Got these guys back from Leeabu yesterday after the off season clean, lube and upgrade cycle. They want to know when the action starts!

 

From the top left to the bottom right with upgrades:

Zillion 50th - I'ZE HLC spool, black cork knobs
Zillion Crazy Cranker - Carbontex drag, JDM Steez 100M handle, Zillion 50th spool
Fuego #1 - Zillion CC spool, Pflueger XT CF handle
Fuego #2 - Carbontex drag, 92mm ZPI CF handle, cork knobs, dimpled Zillion HLC spool
Airy Red Pixzilla - going out for ABEC9 spool bearings 
Sol #1 - Alphas handle with RCS corks, Carbontex drag
Sol #2 - ZPI 85mm handle with corks, Carbontex drag, Alphas Ito spool
JDM Alphas 103 - 85mm Bassart handle, Carbontex drag

 

 

 

Ugh...all dressed up and nowhere to go.


----------



## NewbreedFishing (Apr 15, 2004)

what a spread of modified brootality!!
thanks for sharing 
i would luv to throw one of those zillions.
hang in there TOK u will be happy soon!!:B

leeabu will prob. be doing my reels next winter as well.


----------



## Intimidator (Nov 25, 2008)

Tokugawa said:


> Got these guys back from Leeabu yesterday after the off season clean, lube and upgrade cycle. They want to know when the action starts!
> 
> 
> 
> ...


I take it that you have a loving wife! 

You, my friend have an illness alsoLOL


----------



## Fish G3 (Jul 16, 2008)

Those are some really nice reels Tokugawa... 

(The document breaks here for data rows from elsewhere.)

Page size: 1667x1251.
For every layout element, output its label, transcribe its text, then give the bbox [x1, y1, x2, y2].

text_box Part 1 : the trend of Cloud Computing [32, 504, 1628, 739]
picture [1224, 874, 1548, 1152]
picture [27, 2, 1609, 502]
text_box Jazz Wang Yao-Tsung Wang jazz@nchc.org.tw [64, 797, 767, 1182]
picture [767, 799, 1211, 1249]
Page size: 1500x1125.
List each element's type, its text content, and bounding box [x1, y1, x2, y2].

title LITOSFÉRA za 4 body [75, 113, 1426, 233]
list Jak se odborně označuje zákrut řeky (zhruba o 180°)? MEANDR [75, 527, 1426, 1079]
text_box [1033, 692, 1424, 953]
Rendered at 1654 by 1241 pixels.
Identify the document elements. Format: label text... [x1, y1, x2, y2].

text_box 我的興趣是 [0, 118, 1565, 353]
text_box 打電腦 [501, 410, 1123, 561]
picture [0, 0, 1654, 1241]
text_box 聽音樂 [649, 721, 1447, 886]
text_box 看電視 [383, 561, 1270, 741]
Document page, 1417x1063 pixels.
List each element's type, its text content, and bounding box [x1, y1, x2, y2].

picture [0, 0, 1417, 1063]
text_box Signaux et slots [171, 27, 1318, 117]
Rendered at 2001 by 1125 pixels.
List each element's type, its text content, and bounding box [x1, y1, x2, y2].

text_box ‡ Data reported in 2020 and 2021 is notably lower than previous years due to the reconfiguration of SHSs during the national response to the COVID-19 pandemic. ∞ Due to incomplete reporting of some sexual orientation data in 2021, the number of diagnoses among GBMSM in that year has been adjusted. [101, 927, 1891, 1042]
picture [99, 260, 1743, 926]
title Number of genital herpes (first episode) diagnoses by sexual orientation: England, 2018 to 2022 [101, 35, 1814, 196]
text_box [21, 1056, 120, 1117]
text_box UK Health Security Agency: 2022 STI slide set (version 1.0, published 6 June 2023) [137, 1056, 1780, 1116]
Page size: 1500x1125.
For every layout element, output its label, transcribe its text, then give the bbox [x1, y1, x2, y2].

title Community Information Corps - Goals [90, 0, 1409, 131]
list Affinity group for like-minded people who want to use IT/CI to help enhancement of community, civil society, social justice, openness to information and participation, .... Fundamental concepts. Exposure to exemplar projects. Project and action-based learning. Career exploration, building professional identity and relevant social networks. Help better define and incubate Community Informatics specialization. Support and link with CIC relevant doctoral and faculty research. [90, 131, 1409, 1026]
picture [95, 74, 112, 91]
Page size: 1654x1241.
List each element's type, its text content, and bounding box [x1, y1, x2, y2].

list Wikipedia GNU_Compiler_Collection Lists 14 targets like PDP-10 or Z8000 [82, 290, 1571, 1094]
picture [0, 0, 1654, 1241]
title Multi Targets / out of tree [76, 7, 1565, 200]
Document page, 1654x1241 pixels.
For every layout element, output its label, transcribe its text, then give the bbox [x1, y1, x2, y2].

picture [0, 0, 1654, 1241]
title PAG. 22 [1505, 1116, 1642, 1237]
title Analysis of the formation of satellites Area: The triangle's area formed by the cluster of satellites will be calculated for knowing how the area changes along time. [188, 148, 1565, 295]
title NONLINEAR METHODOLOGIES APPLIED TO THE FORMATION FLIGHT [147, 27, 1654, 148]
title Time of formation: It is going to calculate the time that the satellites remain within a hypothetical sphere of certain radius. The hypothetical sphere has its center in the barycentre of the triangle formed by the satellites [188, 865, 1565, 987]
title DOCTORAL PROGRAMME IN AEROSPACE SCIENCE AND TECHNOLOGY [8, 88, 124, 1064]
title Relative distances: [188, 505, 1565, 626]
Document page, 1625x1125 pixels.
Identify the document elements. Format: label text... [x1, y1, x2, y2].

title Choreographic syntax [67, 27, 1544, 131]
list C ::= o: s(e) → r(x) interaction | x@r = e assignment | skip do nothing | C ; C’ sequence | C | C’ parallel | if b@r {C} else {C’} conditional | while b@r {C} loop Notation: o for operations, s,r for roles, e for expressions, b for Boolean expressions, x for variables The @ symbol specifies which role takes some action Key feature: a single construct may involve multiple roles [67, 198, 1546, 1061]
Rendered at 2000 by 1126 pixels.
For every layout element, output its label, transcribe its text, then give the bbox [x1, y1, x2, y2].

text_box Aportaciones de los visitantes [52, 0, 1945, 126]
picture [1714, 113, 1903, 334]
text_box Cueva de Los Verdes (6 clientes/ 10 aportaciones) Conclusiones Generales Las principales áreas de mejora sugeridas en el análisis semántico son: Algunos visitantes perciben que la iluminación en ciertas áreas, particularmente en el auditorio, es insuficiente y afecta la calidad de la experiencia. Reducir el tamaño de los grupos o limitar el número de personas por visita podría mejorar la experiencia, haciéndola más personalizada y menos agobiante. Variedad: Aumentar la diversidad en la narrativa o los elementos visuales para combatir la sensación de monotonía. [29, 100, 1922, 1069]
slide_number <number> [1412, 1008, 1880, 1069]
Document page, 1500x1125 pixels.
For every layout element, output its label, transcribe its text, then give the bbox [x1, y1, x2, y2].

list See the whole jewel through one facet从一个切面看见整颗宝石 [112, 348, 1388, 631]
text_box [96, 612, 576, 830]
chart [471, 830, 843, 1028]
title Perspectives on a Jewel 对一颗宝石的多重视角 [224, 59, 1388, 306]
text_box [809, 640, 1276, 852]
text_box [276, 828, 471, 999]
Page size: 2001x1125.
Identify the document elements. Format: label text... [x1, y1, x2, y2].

I wish I wasn't in college lol.


----------



## thelatrobe33 (May 19, 2008)

Better than porn right there


----------



## "Big" mark the shark (Jan 21, 2010)

I have to agree better than porn lol.will I thought I would throw this in do any of you guy's know where I can get a daiwa sol 3000 I have ben looking for one for a while if so pm me thanks


----------



## Tokugawa (Apr 29, 2008)

Thanks for the kind words guys.

Intimidator - my wife is kind and loving, but she isn't crazy. She put me on a budget.


----------



## NewbreedFishing (Apr 15, 2004)

TOK, it's quite obvious that your new law was just implemented!!
How is the new baby doing?? Would you please PM me some links to buy those aftermarket handles and such.



Tokugawa said:


> Thanks for the kind words guys.
> 
> Intimidator - my wife is kind and loving, but she isn't crazy. She put me on a budget.


----------



## Lynxis (Sep 21, 2009)

They are all backwards.


----------